From Singapore to the USA and all around Europe, Edible Innovations profiles food makers that engage in improving the global food system at every stage, from production to distribution to eating and shopping. Join us as we explore the main trends in the industry from a maker perspective. Chiara Cecchini of Food Innovation Program — an ecosystem with a strong educational core that promotes food innovation as a key tool to tackle the great challenges of the future — introduces you to the faces, stories, and experiences of food makers around the globe. Check back on Tuesdays and Thursdays for new installments.
This is a crazy story of disruption — a disruption that has now been ongoing for more than 30 years.
Steven and Susie Sullivan founded The Acme Bread Company in 1983 to bake bread for restaurants and stores that wanted to offer better bread than was generally available on the wholesale market at the time. They saw a lack of good bread on a larger scale. “Good bakeries were small ones that were not able to serve restaurants “ says Steven, “that’s why everything started.”
Steven started working at Chez Panisse in Berkeley, along with Alice Waters (@AliceWaters). There wasn’t a big food movement going on at the time and “Silicon Valley” was still just known as the “Bay Area.” He was 18 the first time he went into Chez Panisse. He started working in the kitchen while attending UC Berkeley. After sometime working, Alice pushed him to go to France and there he started getting into bread: he was really fascinated by baking and needed to know more. After two years he came back and started baking occasionally for a co-op in order to learn more. Soon he was giving bread to restaurants to try it out. He was a maker: he did it just because he enjoyed doing it. Plus, he saw a need for what he was doing. Eventually he made a job out of it.

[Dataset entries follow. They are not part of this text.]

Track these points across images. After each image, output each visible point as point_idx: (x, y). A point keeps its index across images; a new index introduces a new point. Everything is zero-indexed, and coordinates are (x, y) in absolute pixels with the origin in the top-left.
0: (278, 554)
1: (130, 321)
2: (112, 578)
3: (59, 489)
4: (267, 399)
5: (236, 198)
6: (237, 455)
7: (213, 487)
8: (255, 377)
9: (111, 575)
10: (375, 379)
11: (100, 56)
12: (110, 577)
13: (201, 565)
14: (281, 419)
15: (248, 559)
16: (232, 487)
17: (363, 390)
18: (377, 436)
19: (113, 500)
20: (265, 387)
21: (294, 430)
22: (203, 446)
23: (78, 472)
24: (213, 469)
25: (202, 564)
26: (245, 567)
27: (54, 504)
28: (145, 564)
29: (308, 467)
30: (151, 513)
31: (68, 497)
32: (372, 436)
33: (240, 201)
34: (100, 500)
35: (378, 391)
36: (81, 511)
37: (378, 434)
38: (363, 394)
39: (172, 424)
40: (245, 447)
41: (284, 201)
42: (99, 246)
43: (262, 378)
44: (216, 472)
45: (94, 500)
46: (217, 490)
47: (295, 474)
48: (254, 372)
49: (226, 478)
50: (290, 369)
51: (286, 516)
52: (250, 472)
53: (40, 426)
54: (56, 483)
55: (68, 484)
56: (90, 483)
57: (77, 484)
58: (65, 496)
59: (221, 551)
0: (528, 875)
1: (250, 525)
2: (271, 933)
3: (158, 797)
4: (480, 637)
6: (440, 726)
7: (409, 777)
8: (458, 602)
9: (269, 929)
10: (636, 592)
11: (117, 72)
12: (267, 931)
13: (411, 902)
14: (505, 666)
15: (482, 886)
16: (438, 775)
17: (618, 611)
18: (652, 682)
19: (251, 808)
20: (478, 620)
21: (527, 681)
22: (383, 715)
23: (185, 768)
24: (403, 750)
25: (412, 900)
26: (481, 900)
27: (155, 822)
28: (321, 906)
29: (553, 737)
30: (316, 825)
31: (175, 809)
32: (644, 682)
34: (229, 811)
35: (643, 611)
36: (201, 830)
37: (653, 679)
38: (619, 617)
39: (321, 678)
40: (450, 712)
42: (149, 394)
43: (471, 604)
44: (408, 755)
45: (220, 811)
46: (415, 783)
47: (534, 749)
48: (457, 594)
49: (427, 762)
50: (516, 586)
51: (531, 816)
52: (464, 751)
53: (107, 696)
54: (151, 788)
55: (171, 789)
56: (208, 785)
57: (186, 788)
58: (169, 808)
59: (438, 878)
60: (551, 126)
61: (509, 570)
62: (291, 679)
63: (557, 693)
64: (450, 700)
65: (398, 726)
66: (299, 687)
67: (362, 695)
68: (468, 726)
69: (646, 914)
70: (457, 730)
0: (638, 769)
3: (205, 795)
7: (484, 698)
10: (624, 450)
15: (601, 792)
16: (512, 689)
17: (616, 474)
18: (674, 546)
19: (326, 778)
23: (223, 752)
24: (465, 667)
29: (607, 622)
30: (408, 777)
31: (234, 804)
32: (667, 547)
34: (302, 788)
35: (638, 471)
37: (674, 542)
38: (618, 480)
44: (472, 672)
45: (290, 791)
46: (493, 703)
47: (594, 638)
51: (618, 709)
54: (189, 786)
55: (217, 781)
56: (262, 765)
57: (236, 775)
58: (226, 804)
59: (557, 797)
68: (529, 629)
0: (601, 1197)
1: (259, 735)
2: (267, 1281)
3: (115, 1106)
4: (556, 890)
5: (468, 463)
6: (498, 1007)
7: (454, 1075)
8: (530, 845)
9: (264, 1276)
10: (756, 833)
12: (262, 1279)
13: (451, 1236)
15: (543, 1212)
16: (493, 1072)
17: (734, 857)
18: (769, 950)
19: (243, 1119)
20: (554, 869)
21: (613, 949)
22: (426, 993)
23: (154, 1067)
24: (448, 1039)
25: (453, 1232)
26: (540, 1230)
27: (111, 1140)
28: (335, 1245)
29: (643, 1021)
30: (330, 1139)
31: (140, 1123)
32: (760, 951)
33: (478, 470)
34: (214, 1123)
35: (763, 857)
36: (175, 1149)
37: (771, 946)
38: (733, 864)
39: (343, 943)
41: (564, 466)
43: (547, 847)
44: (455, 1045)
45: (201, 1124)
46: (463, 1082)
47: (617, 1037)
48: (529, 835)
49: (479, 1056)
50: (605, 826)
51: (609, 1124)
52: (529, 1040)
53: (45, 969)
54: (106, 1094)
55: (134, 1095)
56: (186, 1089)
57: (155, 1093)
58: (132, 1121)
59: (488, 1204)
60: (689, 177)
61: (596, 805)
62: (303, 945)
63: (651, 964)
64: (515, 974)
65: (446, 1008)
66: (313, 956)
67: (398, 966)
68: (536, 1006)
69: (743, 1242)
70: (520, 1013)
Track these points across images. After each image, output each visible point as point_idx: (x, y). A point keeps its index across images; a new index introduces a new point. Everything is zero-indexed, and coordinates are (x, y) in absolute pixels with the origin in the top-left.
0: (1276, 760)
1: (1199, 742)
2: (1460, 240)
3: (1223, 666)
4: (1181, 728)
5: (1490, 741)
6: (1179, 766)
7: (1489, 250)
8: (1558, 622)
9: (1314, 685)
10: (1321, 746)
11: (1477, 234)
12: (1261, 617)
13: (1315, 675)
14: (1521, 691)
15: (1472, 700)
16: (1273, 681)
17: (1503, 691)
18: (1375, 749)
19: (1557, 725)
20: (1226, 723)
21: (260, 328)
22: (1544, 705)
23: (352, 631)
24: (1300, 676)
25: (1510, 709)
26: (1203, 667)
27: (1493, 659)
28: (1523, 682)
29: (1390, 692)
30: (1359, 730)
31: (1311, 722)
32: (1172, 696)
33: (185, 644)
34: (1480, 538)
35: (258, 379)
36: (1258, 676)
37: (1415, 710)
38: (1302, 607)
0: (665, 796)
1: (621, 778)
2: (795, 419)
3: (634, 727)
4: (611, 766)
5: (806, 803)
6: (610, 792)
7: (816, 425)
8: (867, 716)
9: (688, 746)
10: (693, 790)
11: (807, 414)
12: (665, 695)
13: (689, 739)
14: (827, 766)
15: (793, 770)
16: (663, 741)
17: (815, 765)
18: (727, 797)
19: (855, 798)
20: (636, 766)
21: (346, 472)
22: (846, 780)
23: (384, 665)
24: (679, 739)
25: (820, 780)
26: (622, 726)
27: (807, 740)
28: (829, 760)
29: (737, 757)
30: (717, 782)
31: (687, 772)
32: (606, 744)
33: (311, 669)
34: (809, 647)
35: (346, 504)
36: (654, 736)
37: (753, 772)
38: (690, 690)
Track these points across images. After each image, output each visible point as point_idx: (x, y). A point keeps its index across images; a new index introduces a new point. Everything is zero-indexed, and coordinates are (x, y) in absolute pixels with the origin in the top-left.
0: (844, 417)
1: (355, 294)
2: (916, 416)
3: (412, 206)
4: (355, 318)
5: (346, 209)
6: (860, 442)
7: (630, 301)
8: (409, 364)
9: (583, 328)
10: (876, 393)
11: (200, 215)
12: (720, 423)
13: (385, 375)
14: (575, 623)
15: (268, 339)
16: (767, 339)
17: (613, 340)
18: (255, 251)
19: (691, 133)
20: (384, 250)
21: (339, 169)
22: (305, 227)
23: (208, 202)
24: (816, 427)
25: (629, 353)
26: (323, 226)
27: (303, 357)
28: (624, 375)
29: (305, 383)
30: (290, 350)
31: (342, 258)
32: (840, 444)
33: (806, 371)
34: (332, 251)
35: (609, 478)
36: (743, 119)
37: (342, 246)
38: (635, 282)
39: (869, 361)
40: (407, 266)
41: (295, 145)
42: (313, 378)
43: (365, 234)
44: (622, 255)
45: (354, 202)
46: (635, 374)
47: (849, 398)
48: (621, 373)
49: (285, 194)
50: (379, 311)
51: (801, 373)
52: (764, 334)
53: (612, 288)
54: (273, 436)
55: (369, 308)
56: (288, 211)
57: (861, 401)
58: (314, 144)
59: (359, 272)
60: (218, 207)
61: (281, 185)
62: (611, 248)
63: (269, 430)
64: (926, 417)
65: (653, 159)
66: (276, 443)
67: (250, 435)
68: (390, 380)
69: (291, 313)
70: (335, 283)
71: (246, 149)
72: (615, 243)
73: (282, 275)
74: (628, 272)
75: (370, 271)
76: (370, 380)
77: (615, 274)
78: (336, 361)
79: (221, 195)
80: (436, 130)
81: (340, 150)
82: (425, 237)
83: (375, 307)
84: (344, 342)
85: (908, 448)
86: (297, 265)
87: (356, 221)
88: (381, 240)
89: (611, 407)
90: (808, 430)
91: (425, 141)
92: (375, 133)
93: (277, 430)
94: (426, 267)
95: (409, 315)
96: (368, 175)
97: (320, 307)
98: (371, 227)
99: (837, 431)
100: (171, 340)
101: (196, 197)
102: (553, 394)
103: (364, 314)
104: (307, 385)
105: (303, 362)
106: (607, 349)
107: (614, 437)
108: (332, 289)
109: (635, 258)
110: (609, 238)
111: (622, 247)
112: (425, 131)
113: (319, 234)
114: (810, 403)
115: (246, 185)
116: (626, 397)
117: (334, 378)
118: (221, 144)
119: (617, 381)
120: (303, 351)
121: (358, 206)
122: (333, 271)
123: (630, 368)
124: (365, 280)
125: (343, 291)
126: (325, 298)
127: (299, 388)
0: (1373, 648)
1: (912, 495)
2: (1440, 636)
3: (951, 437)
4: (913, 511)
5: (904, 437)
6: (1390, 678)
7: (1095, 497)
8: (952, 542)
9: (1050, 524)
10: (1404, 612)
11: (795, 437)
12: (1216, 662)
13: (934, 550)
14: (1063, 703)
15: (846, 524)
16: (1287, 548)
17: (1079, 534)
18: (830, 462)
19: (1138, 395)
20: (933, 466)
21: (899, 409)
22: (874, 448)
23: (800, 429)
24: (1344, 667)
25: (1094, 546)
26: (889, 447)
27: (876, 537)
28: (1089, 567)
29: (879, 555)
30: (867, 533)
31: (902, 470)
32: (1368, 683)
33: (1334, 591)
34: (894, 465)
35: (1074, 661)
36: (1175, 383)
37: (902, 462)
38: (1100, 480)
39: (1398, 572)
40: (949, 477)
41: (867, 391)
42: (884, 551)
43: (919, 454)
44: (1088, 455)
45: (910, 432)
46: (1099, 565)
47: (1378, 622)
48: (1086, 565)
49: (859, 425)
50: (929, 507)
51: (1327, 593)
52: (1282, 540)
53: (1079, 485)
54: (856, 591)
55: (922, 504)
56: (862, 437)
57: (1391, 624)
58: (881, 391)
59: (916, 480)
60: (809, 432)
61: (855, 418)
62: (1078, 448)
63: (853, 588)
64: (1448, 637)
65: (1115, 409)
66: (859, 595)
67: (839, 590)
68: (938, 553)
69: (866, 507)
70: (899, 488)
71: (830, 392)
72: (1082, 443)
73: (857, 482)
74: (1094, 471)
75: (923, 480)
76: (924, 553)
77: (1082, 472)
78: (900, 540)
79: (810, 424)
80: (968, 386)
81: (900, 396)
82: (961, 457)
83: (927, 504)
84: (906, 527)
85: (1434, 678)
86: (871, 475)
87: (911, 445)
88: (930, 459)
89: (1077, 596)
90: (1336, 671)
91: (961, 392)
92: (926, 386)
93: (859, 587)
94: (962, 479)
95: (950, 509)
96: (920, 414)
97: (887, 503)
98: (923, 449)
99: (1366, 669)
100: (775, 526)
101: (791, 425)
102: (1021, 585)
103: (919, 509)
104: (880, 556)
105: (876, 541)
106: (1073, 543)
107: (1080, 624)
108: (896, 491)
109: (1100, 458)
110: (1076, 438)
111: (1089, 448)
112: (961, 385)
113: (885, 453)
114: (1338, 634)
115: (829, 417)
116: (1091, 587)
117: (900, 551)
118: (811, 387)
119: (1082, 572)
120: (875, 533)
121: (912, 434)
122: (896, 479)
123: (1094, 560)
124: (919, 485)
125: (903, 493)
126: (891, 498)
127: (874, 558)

Since the beginning all Acme’s whole-grain flours have been organic, and since the nineties, they have incorporated as many organic and locally sourced ingredients as possible. Most significantly, in 1999 they made the switch to 100% organic flour. They use organic California olive oil, organic raisins, pumpkin seeds, and flax seeds, as well as organic California sweet cream butter. Today the company is run by a group of six managing share-holders including Rick Kirkby, Doug Volkmer, Drew Westcott, and Claudio Rezende, along with Steven and Suzie. They have 200 employees. Acme is principally a wholesale bakery but has two retail shops. One is Acme’s original location at the corner of Cedar and San Pablo in Berkeley and the other is in San Francisco’s Ferry Building Marketplace on the Embarcadero. It supplies bread to dozens of restaurants around the Bay Area as well.
Steven talks about himself as a “participant” in the California baking movement, even if he has been the protagonist. He started making organic bread and democratising it when there was a huge need, catalysing a new trend with remarkable impacts. Furthermore, Steven and his team never stopped impacting society: in 2008 they covered their largest wholesale bakery in Berkeley with photovoltaic panels, they fuel all of their diesel trucks (and diesel generators) with “renewable diesel,” they donate all leftover bread to charitable organizations, schools, and non-profits, and they encourage their customers to minimize paper waste by offering a five-cent-per-loaf discount when they forgo all packaging on bread they purchase in Acme shops.